Work to complete -> What is asked for is the whole listing, given again word for word.

Data to use ->
******************************

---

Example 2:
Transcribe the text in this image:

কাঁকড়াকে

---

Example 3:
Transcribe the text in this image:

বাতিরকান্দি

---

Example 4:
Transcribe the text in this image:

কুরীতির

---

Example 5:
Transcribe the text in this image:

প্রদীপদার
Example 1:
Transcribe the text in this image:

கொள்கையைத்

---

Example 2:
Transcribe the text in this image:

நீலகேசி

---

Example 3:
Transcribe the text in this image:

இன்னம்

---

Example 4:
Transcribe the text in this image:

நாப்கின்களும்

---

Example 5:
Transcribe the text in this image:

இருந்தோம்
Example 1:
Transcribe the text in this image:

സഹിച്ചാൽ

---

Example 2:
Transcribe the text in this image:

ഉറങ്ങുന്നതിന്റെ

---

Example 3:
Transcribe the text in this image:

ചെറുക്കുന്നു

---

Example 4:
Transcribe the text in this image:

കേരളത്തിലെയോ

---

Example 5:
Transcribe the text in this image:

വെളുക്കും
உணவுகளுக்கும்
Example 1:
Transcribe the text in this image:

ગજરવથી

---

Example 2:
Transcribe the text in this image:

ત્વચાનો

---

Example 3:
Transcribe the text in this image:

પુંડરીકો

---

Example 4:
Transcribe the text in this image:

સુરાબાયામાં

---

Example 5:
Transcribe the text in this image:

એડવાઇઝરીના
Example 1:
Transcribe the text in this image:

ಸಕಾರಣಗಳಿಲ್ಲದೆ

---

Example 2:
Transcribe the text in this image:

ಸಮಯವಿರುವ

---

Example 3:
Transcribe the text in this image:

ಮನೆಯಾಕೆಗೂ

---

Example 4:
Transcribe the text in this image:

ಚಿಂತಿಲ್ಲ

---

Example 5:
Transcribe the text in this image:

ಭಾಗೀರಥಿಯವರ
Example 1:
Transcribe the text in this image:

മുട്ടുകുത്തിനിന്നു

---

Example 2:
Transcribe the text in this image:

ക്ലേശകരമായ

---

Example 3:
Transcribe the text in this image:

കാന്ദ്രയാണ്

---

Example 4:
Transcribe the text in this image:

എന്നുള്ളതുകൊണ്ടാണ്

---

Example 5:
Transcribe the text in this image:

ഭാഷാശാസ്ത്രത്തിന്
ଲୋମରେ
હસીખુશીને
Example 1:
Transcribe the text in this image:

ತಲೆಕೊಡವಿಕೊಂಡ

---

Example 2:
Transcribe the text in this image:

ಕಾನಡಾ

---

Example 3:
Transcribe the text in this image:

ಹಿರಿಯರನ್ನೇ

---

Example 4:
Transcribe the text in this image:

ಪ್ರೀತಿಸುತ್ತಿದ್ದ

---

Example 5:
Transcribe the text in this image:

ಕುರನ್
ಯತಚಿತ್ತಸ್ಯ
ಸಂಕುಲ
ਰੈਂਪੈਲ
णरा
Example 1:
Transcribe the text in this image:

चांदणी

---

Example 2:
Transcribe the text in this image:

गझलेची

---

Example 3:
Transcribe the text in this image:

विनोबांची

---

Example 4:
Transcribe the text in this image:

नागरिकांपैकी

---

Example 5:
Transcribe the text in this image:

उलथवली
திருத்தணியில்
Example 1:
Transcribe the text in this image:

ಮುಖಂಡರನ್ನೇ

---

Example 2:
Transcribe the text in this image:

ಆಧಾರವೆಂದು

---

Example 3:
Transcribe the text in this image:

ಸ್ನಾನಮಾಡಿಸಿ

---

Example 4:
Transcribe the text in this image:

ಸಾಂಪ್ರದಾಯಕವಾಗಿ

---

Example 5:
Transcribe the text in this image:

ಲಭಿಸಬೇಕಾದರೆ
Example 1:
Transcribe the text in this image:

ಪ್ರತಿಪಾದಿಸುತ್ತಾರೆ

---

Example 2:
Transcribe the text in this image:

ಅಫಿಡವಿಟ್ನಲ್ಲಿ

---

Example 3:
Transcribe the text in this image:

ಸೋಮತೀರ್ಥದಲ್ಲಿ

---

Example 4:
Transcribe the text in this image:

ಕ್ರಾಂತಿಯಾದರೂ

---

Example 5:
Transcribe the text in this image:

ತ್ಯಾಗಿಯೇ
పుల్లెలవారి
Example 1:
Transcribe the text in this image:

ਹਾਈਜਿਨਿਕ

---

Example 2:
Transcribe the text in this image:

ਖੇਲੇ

******************************

Your response ->
---

Example 2:
Transcribe the text in this image:

কাঁকড়াকে

---

Example 3:
Transcribe the text in this image:

বাতিরকান্দি

---

Example 4:
Transcribe the text in this image:

কুরীতির

---

Example 5:
Transcribe the text in this image:

প্রদীপদার
Example 1:
Transcribe the text in this image:

கொள்கையைத்

---

Example 2:
Transcribe the text in this image:

நீலகேசி

---

Example 3:
Transcribe the text in this image:

இன்னம்

---

Example 4:
Transcribe the text in this image:

நாப்கின்களும்

---

Example 5:
Transcribe the text in this image:

இருந்தோம்
Example 1:
Transcribe the text in this image:

സഹിച്ചാൽ

---

Example 2:
Transcribe the text in this image:

ഉറങ്ങുന്നതിന്റെ

---

Example 3:
Transcribe the text in this image:

ചെറുക്കുന്നു

---

Example 4:
Transcribe the text in this image:

കേരളത്തിലെയോ

---

Example 5:
Transcribe the text in this image:

വെളുക്കും
உணவுகளுக்கும்
Example 1:
Transcribe the text in this image:

ગજરવથી

---

Example 2:
Transcribe the text in this image:

ત્વચાનો

---

Example 3:
Transcribe the text in this image:

પુંડરીકો

---

Example 4:
Transcribe the text in this image:

સુરાબાયામાં

---

Example 5:
Transcribe the text in this image:

એડવાઇઝરીના
Example 1:
Transcribe the text in this image:

ಸಕಾರಣಗಳಿಲ್ಲದೆ

---

Example 2:
Transcribe the text in this image:

ಸಮಯವಿರುವ

---

Example 3:
Transcribe the text in this image:

ಮನೆಯಾಕೆಗೂ

---

Example 4:
Transcribe the text in this image:

ಚಿಂತಿಲ್ಲ

---

Example 5:
Transcribe the text in this image:

ಭಾಗೀರಥಿಯವರ
Example 1:
Transcribe the text in this image:

മുട്ടുകുത്തിനിന്നു

---

Example 2:
Transcribe the text in this image:

ക്ലേശകരമായ

---

Example 3:
Transcribe the text in this image:

കാന്ദ്രയാണ്

---

Example 4:
Transcribe the text in this image:

എന്നുള്ളതുകൊണ്ടാണ്

---

Example 5:
Transcribe the text in this image:

ഭാഷാശാസ്ത്രത്തിന്
ଲୋମରେ
હસીખુશીને
Example 1:
Transcribe the text in this image:

ತಲೆಕೊಡವಿಕೊಂಡ

---

Example 2:
Transcribe the text in this image:

ಕಾನಡಾ

---

Example 3:
Transcribe the text in this image:

ಹಿರಿಯರನ್ನೇ

---

Example 4:
Transcribe the text in this image:

ಪ್ರೀತಿಸುತ್ತಿದ್ದ

---

Example 5:
Transcribe the text in this image:

ಕುರನ್
ಯತಚಿತ್ತಸ್ಯ
ಸಂಕುಲ
ਰੈਂਪੈਲ
णरा
Example 1:
Transcribe the text in this image:

चांदणी

---

Example 2:
Transcribe the text in this image:

गझलेची

---

Example 3:
Transcribe the text in this image:

विनोबांची

---

Example 4:
Transcribe the text in this image:

नागरिकांपैकी

---

Example 5:
Transcribe the text in this image:

उलथवली
திருத்தணியில்
Example 1:
Transcribe the text in this image:

ಮುಖಂಡರನ್ನೇ

---

Example 2:
Transcribe the text in this image:

ಆಧಾರವೆಂದು

---

Example 3:
Transcribe the text in this image:

ಸ್ನಾನಮಾಡಿಸಿ

---

Example 4:
Transcribe the text in this image:

ಸಾಂಪ್ರದಾಯಕವಾಗಿ

---

Example 5:
Transcribe the text in this image:

ಲಭಿಸಬೇಕಾದರೆ
Example 1:
Transcribe the text in this image:

ಪ್ರತಿಪಾದಿಸುತ್ತಾರೆ

---

Example 2:
Transcribe the text in this image:

ಅಫಿಡವಿಟ್ನಲ್ಲಿ

---

Example 3:
Transcribe the text in this image:

ಸೋಮತೀರ್ಥದಲ್ಲಿ

---

Example 4:
Transcribe the text in this image:

ಕ್ರಾಂತಿಯಾದರೂ

---

Example 5:
Transcribe the text in this image:

ತ್ಯಾಗಿಯೇ
పుల్లెలవారి
Example 1:
Transcribe the text in this image:

ਹਾਈਜਿਨਿਕ

---

Example 2:
Transcribe the text in this image:

ਖੇਲੇ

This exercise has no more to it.